Update the records by replacing every instance of "Cheat Sheet" with "Reference Card", leaving all other text unchanged. Give the records back without the pictures.

********

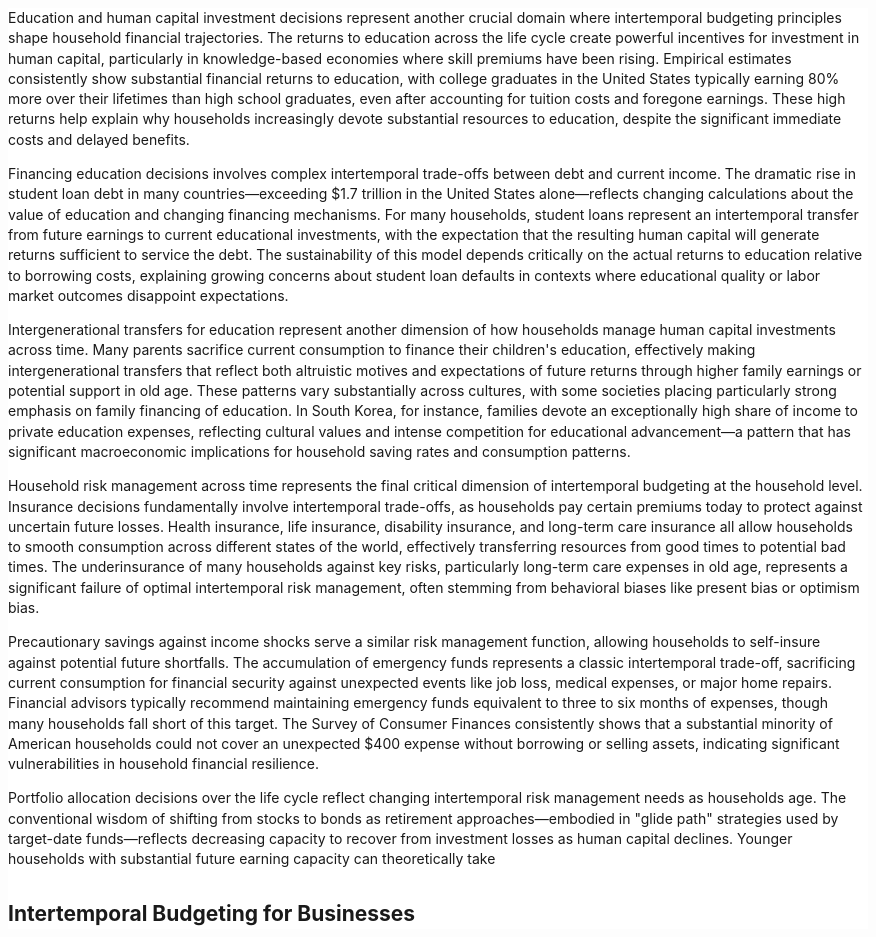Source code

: Education and human capital investment decisions represent another crucial domain where intertemporal budgeting principles shape household financial trajectories. The returns to education across the life cycle create powerful incentives for investment in human capital, particularly in knowledge-based economies where skill premiums have been rising. Empirical estimates consistently show substantial financial returns to education, with college graduates in the United States typically earning 80% more over their lifetimes than high school graduates, even after accounting for tuition costs and foregone earnings. These high returns help explain why households increasingly devote substantial resources to education, despite the significant immediate costs and delayed benefits.

Financing education decisions involves complex intertemporal trade-offs between debt and current income. The dramatic rise in student loan debt in many countries—exceeding $1.7 trillion in the United States alone—reflects changing calculations about the value of education and changing financing mechanisms. For many households, student loans represent an intertemporal transfer from future earnings to current educational investments, with the expectation that the resulting human capital will generate returns sufficient to service the debt. The sustainability of this model depends critically on the actual returns to education relative to borrowing costs, explaining growing concerns about student loan defaults in contexts where educational quality or labor market outcomes disappoint expectations.

Intergenerational transfers for education represent another dimension of how households manage human capital investments across time. Many parents sacrifice current consumption to finance their children's education, effectively making intergenerational transfers that reflect both altruistic motives and expectations of future returns through higher family earnings or potential support in old age. These patterns vary substantially across cultures, with some societies placing particularly strong emphasis on family financing of education. In South Korea, for instance, families devote an exceptionally high share of income to private education expenses, reflecting cultural values and intense competition for educational advancement—a pattern that has significant macroeconomic implications for household saving rates and consumption patterns.

Household risk management across time represents the final critical dimension of intertemporal budgeting at the household level. Insurance decisions fundamentally involve intertemporal trade-offs, as households pay certain premiums today to protect against uncertain future losses. Health insurance, life insurance, disability insurance, and long-term care insurance all allow households to smooth consumption across different states of the world, effectively transferring resources from good times to potential bad times. The underinsurance of many households against key risks, particularly long-term care expenses in old age, represents a significant failure of optimal intertemporal risk management, often stemming from behavioral biases like present bias or optimism bias.

Precautionary savings against income shocks serve a similar risk management function, allowing households to self-insure against potential future shortfalls. The accumulation of emergency funds represents a classic intertemporal trade-off, sacrificing current consumption for financial security against unexpected events like job loss, medical expenses, or major home repairs. Financial advisors typically recommend maintaining emergency funds equivalent to three to six months of expenses, though many households fall short of this target. The Survey of Consumer Finances consistently shows that a substantial minority of American households could not cover an unexpected $400 expense without borrowing or selling assets, indicating significant vulnerabilities in household financial resilience.

Portfolio allocation decisions over the life cycle reflect changing intertemporal risk management needs as households age. The conventional wisdom of shifting from stocks to bonds as retirement approaches—embodied in "glide path" strategies used by target-date funds—reflects decreasing capacity to recover from investment losses as human capital declines. Younger households with substantial future earning capacity can theoretically take

## Intertemporal Budgeting for Businesses
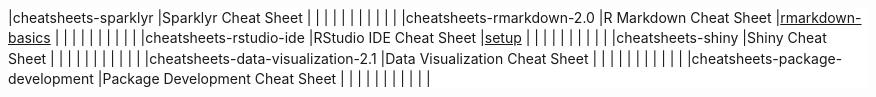 |cheatsheets-sparklyr                  |Sparklyr Cheat Sheet                              |                                                                                   |                                                                                                 |                                                                                     |                                                                                     |                                                                                                     |                                                                                 |                                                                                       |                                                                               |        |                                                                                       |
|cheatsheets-rmarkdown-2.0             |R Markdown Cheat Sheet                            |[rmarkdown-basics](https://dcl-2019-04.github.io/curriculum/rmarkdown-basics.html) |                                                                                                 |                                                                                     |                                                                                     |                                                                                                     |                                                                                 |                                                                                       |                                                                               |        |                                                                                       |
|cheatsheets-rstudio-ide               |RStudio IDE Cheat Sheet                           |[setup](https://dcl-2019-04.github.io/curriculum/setup.html)                       |                                                                                                 |                                                                                     |                                                                                     |                                                                                                     |                                                                                 |                                                                                       |                                                                               |        |                                                                                       |
|cheatsheets-shiny                     |Shiny Cheat Sheet                                 |                                                                                   |                                                                                                 |                                                                                     |                                                                                     |                                                                                                     |                                                                                 |                                                                                       |                                                                               |        |                                                                                       |
|cheatsheets-data-visualization-2.1    |Data Visualization Cheat Sheet                    |                                                                                   |                                                                                                 |                                                                                     |                                                                                     |                                                                                                     |                                                                                 |                                                                                       |                                                                               |        |                                                                                       |
|cheatsheets-package-development       |Package Development Cheat Sheet                   |                                                                                   |                                                                                                 |                                                                                     |                                                                                     |                                                                                                     |                                                                                 |                                                                                       |                                                                               |        |                                                                                       |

********

RESPONSE TO THIS EXERCISE:
Source code

: Education and human capital investment decisions represent another crucial domain where intertemporal budgeting principles shape household financial trajectories. The returns to education across the life cycle create powerful incentives for investment in human capital, particularly in knowledge-based economies where skill premiums have been rising. Empirical estimates consistently show substantial financial returns to education, with college graduates in the United States typically earning 80% more over their lifetimes than high school graduates, even after accounting for tuition costs and foregone earnings. These high returns help explain why households increasingly devote substantial resources to education, despite the significant immediate costs and delayed benefits.

Financing education decisions involves complex intertemporal trade-offs between debt and current income. The dramatic rise in student loan debt in many countries—exceeding $1.7 trillion in the United States alone—reflects changing calculations about the value of education and changing financing mechanisms. For many households, student loans represent an intertemporal transfer from future earnings to current educational investments, with the expectation that the resulting human capital will generate returns sufficient to service the debt. The sustainability of this model depends critically on the actual returns to education relative to borrowing costs, explaining growing concerns about student loan defaults in contexts where educational quality or labor market outcomes disappoint expectations.

Intergenerational transfers for education represent another dimension of how households manage human capital investments across time. Many parents sacrifice current consumption to finance their children's education, effectively making intergenerational transfers that reflect both altruistic motives and expectations of future returns through higher family earnings or potential support in old age. These patterns vary substantially across cultures, with some societies placing particularly strong emphasis on family financing of education. In South Korea, for instance, families devote an exceptionally high share of income to private education expenses, reflecting cultural values and intense competition for educational advancement—a pattern that has significant macroeconomic implications for household saving rates and consumption patterns.

Household risk management across time represents the final critical dimension of intertemporal budgeting at the household level. Insurance decisions fundamentally involve intertemporal trade-offs, as households pay certain premiums today to protect against uncertain future losses. Health insurance, life insurance, disability insurance, and long-term care insurance all allow households to smooth consumption across different states of the world, effectively transferring resources from good times to potential bad times. The underinsurance of many households against key risks, particularly long-term care expenses in old age, represents a significant failure of optimal intertemporal risk management, often stemming from behavioral biases like present bias or optimism bias.

Precautionary savings against income shocks serve a similar risk management function, allowing households to self-insure against potential future shortfalls. The accumulation of emergency funds represents a classic intertemporal trade-off, sacrificing current consumption for financial security against unexpected events like job loss, medical expenses, or major home repairs. Financial advisors typically recommend maintaining emergency funds equivalent to three to six months of expenses, though many households fall short of this target. The Survey of Consumer Finances consistently shows that a substantial minority of American households could not cover an unexpected $400 expense without borrowing or selling assets, indicating significant vulnerabilities in household financial resilience.

Portfolio allocation decisions over the life cycle reflect changing intertemporal risk management needs as households age. The conventional wisdom of shifting from stocks to bonds as retirement approaches—embodied in "glide path" strategies used by target-date funds—reflects decreasing capacity to recover from investment losses as human capital declines. Younger households with substantial future earning capacity can theoretically take

## Intertemporal Budgeting for Businesses
 |cheatsheets-sparklyr                  |Sparklyr Reference Card                              |                                                                                   |                                                                                                 |                                                                                     |                                                                                     |                                                                                                     |                                                                                 |                                                                                       |                                                                               |        |                                                                                       |
|cheatsheets-rmarkdown-2.0             |R Markdown Reference Card                            |[rmarkdown-basics](https://dcl-2019-04.github.io/curriculum/rmarkdown-basics.html) |                                                                                                 |                                                                                     |                                                                                     |                                                                                                     |                                                                                 |                                                                                       |                                                                               |        |                                                                                       |
|cheatsheets-rstudio-ide               |RStudio IDE Reference Card                           |[setup](https://dcl-2019-04.github.io/curriculum/setup.html)                       |                                                                                                 |                                                                                     |                                                                                     |                                                                                                     |                                                                                 |                                                                                       |                                                                               |        |                                                                                       |
|cheatsheets-shiny                     |Shiny Reference Card                                 |                                                                                   |                                                                                                 |                                                                                     |                                                                                     |                                                                                                     |                                                                                 |                                                                                       |                                                                               |        |                                                                                       |
|cheatsheets-data-visualization-2.1    |Data Visualization Reference Card                    |                                                                                   |                                                                                                 |                                                                                     |                                                                                     |                                                                                                     |                                                                                 |                                                                                       |                                                                               |        |                                                                                       |
|cheatsheets-package-development       |Package Development Reference Card                   |                                                                                   |                                                                                                 |                                                                                     |                                                                                     |                                                                                                     |                                                                                 |                                                                                       |                                                                               |        |                                                                                       |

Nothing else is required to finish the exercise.